Set operations with ORDER BY in SQL - Time & Space Complexity
We want to understand how the time needed to run a SQL query with set operations and ordering changes as the data grows.
Specifically, how does combining results and sorting them affect performance?
Analyze the time complexity of the following code snippet.
SELECT column1 FROM tableA
UNION
SELECT column1 FROM tableB
ORDER BY column1;
This query combines unique values from two tables and then sorts the final list by column1.
Identify the loops, recursion, array traversals that repeat.
- Primary operation: Scanning both tables to collect rows, then sorting the combined results.
- How many times: Each row in both tables is processed once; sorting compares rows multiple times depending on total rows.

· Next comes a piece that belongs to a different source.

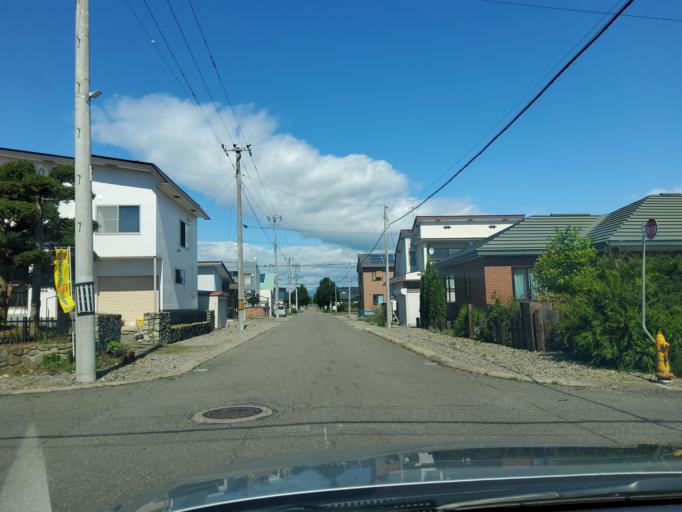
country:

As the number of rows in both tables grows, the time to scan grows linearly, but sorting takes more time as the combined data grows.
| Input Size (n) | Approx. Operations |
|---|---|
| 10 | About 20 scans + sorting 20 rows |
| 100 | About 200 scans + sorting 200 rows |
| 1000 | About 2000 scans + sorting 2000 rows |
Pattern observation: Scanning grows straight with input size, sorting grows faster but not as fast as scanning squared.

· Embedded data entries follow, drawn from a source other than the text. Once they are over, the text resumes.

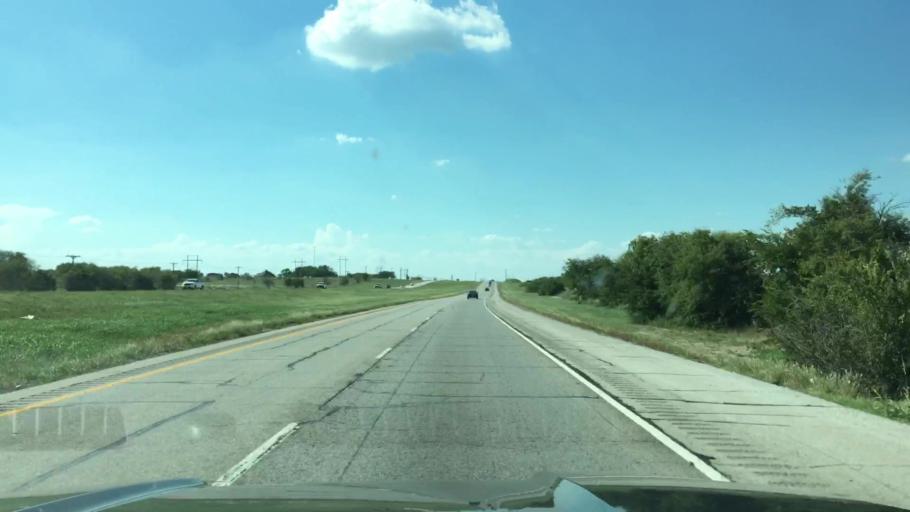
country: US
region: Texas
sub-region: Wise County
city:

Time Complexity: O(n log n)
This means the time grows a bit faster than the number of rows because sorting takes more steps as data grows.

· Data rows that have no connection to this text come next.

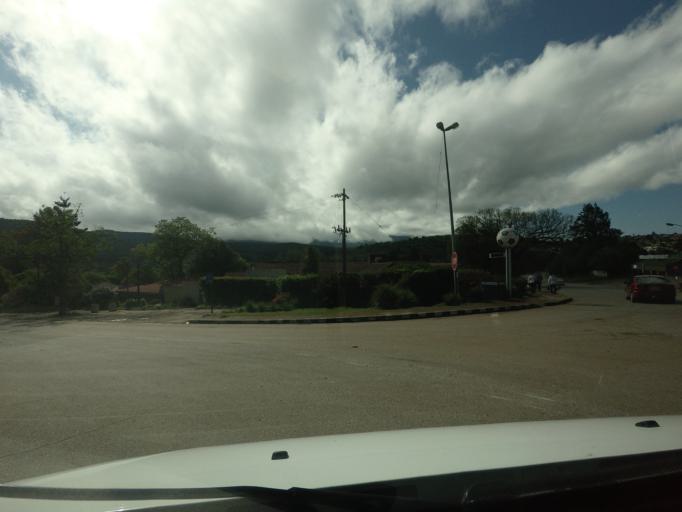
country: ZA
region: Mpumalanga
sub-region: Ehlanzeni District
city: Graksop
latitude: -25.0911
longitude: 30.7784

[X] Wrong: "The query runs in straight linear time because it just reads rows once."
[OK] Correct: Sorting the combined results requires extra comparisons, so the time grows faster than just reading rows.
Understanding how set operations and sorting affect query time helps you explain performance in real projects and shows you can think about data size impact.
"What if we replaced UNION with UNION ALL (which does not remove duplicates)? How would the time complexity change?"